◆ DIRECTIONS FOR THIS TASK: With the images removed, reproduce each entry below word for word.
*** Opening EXERCISE MATERIAL ***
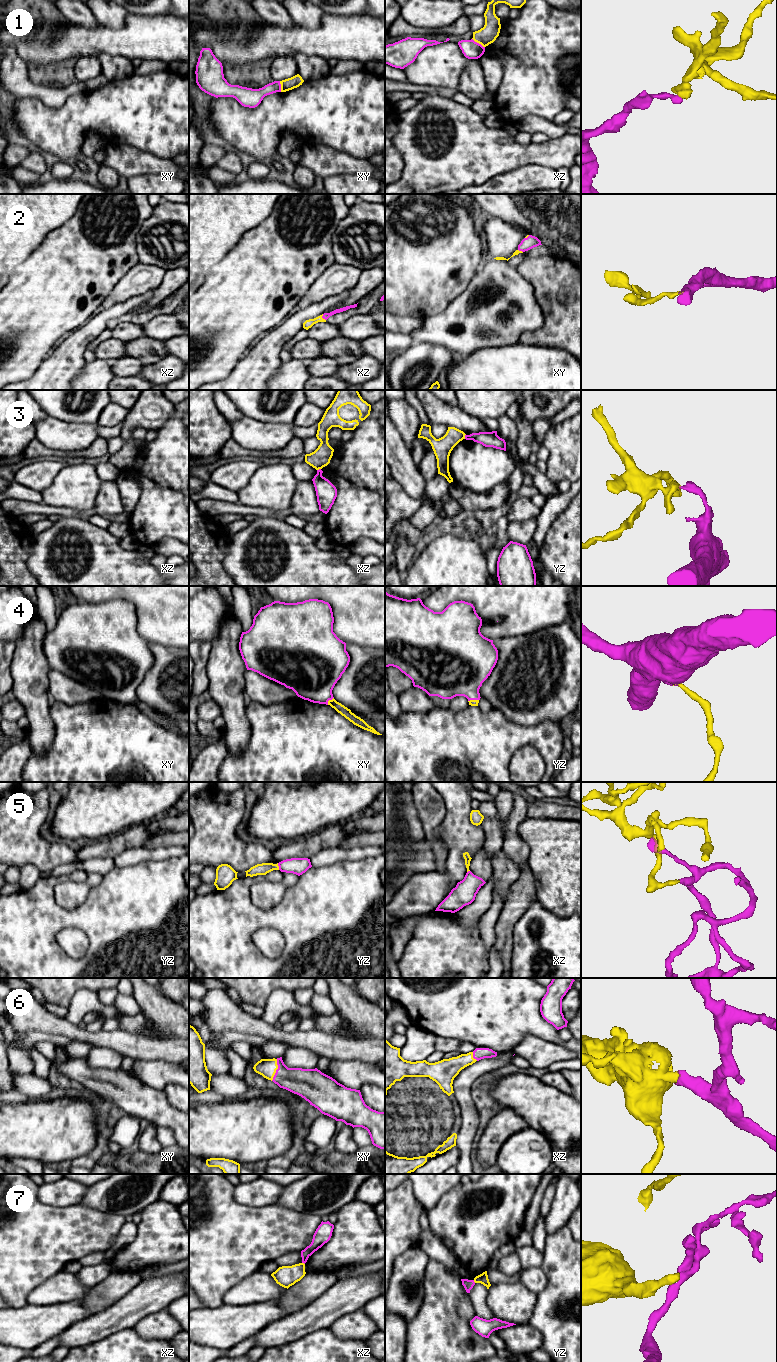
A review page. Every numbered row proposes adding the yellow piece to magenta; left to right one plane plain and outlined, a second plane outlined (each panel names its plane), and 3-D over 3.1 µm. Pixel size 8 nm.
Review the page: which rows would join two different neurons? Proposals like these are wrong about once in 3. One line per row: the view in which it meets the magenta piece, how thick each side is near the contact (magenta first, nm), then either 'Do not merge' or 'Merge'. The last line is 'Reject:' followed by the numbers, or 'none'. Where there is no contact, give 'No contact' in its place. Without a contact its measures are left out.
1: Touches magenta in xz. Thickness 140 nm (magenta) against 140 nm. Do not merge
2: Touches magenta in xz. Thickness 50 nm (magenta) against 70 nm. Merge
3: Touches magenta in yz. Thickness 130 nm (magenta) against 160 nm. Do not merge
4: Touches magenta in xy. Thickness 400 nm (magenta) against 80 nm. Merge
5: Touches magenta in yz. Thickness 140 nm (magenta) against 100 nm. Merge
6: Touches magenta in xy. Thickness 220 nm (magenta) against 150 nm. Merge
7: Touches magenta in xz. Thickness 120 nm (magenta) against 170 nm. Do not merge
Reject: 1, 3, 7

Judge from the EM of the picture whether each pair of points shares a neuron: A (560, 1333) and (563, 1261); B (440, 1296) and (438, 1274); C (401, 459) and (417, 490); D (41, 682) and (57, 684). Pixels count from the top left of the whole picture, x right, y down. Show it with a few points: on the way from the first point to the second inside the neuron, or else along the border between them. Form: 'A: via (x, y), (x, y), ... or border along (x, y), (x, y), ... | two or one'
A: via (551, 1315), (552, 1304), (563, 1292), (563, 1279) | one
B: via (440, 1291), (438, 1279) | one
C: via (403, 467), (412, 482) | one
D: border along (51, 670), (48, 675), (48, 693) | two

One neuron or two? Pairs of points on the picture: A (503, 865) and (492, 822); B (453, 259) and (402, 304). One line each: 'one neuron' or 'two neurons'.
*** Closing EXERCISE MATERIAL ***
◆ YOUR SOLUTION:
A review page. Every numbered row proposes adding the yellow piece to magenta; left to right one plane plain and outlined, a second plane outlined (each panel names its plane), and 3-D over 3.1 µm. Pixel size 8 nm.
Review the page: which rows would join two different neurons? Proposals like these are wrong about once in 3. One line per row: the view in which it meets the magenta piece, how thick each side is near the contact (magenta first, nm), then either 'Do not merge' or 'Merge'. The last line is 'Reject:' followed by the numbers, or 'none'. Where there is no contact, give 'No contact' in its place. Without a contact its measures are left out.
1: Touches magenta in xz. Thickness 140 nm (magenta) against 140 nm. Do not merge
2: Touches magenta in xz. Thickness 50 nm (magenta) against 70 nm. Merge
3: Touches magenta in yz. Thickness 130 nm (magenta) against 160 nm. Do not merge
4: Touches magenta in xy. Thickness 400 nm (magenta) against 80 nm. Merge
5: Touches magenta in yz. Thickness 140 nm (magenta) against 100 nm. Merge
6: Touches magenta in xy. Thickness 220 nm (magenta) against 150 nm. Merge
7: Touches magenta in xz. Thickness 120 nm (magenta) against 170 nm. Do not merge
Reject: 1, 3, 7

Judge from the EM of the picture whether each pair of points shares a neuron: A (560, 1333) and (563, 1261); B (440, 1296) and (438, 1274); C (401, 459) and (417, 490); D (41, 682) and (57, 684). Pixels count from the top left of the whole picture, x right, y down. Show it with a few points: on the way from the first point to the second inside the neuron, or else along the border between them. Form: 'A: via (x, y), (x, y), ... or border along (x, y), (x, y), ... | two or one'
A: via (551, 1315), (552, 1304), (563, 1292), (563, 1279) | one
B: via (440, 1291), (438, 1279) | one
C: via (403, 467), (412, 482) | one
D: border along (51, 670), (48, 675), (48, 693) | two

One neuron or two? Pairs of points on the picture: A (503, 865) and (492, 822); B (453, 259) and (402, 304). One line each: 'one neuron' or 'two neurons'.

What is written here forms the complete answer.